Saturday, April 18, 2009

Sound to Pixels


Found a nifty article about a piece of digital music software called Photosounder, posted on a blog called Create Digital Music. Photosounder is an image-sound editing program-- that is, music creation is done visually, by drawing and editing the sound's spectrogram. The videos in the CDM article show some of the ways in which this software is being used; it's pretty impressive stuff. I also found this plugin for winamp which produces a simple spectrogram of your music as a visualization, if you're just curious to see what the music you're listening to would look like.

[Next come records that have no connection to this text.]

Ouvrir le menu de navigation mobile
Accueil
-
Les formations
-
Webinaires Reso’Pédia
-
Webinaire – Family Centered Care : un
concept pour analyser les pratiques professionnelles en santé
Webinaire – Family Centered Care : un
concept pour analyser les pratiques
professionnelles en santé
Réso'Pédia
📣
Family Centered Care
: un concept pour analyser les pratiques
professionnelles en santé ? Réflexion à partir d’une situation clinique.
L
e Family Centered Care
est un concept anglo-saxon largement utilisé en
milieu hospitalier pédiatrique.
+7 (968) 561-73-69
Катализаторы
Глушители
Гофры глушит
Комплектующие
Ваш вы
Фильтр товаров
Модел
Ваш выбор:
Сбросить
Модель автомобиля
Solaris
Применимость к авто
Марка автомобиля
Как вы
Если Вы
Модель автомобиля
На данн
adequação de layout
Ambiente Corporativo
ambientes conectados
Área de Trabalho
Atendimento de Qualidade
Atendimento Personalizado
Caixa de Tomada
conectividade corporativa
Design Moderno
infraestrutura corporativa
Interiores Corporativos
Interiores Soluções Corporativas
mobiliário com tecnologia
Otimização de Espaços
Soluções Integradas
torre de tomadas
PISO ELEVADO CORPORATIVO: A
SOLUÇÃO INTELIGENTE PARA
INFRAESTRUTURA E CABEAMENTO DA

The spectrogram is actually a good representation of how sound is coded in the brain-- the cochlea in your ear breaks down sound input into narrow frequency bands, just as we see on the X axis of the spectrogram, and cells in each frequency band fire in proportion with the intensity of sound at that frequency (so, you have a physical structure in your ear which performs a Fourier transform-- how cool is that?) As seen in this video, a single sound object usually consists of several harmonics, and a full spectrogram can be quite complex-- and yet our brain can easily segment that spectrogram to identify different instruments, even when there's a lot of frequency overlap. We are even able to focus our attention on one specific instrument, which means selectively responding to one particular batch of signals as they move up and down across frequency channels/cell populations. Brains are pretty awesome, guys.

(And on another note: as you can see in the aforelinked video, one of the easiest ways to pick out one instrument from a spectrogram is to look for elements which "move together" in time/across the spectrum-- this notion drives a lot of work in both auditory processing and the corresponding problem of object recognition in computer vision.)